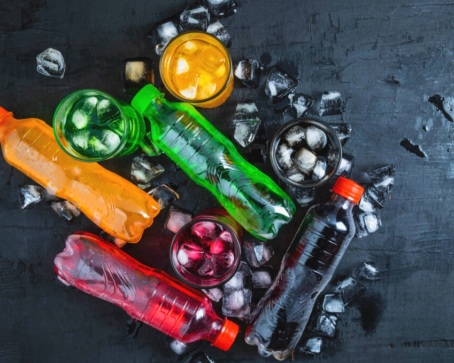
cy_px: 181
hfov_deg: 42.7
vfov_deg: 34.9
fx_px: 578
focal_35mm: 43
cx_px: 264
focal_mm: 25.4
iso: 200
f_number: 11
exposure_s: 1/1.25
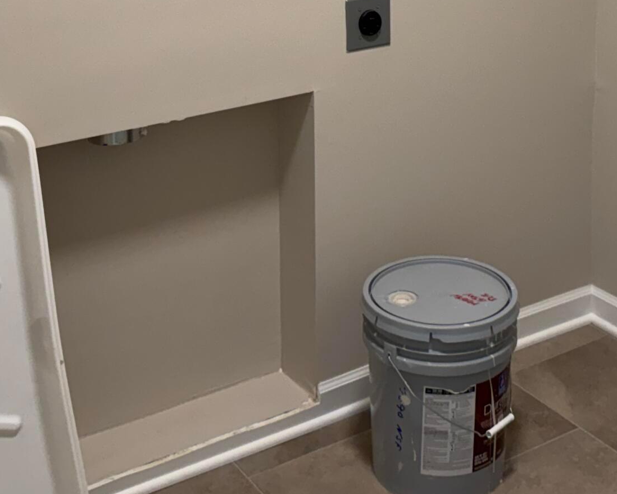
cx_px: 383
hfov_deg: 29.5
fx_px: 1168
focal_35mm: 64
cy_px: -58
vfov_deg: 22.4
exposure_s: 1/120
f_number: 1.78
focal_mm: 6.76
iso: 200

Task statement | Quote all the records verbatim, dropping any pictures from your copy.

Answer section |
cy_px: 181
hfov_deg: 42.7
vfov_deg: 34.9
fx_px: 578
focal_35mm: 43
cx_px: 264
focal_mm: 25.4
iso: 200
f_number: 11
exposure_s: 1/1.25
cx_px: 383
hfov_deg: 29.5
fx_px: 1168
focal_35mm: 64
cy_px: -58
vfov_deg: 22.4
exposure_s: 1/120
f_number: 1.78
focal_mm: 6.76
iso: 200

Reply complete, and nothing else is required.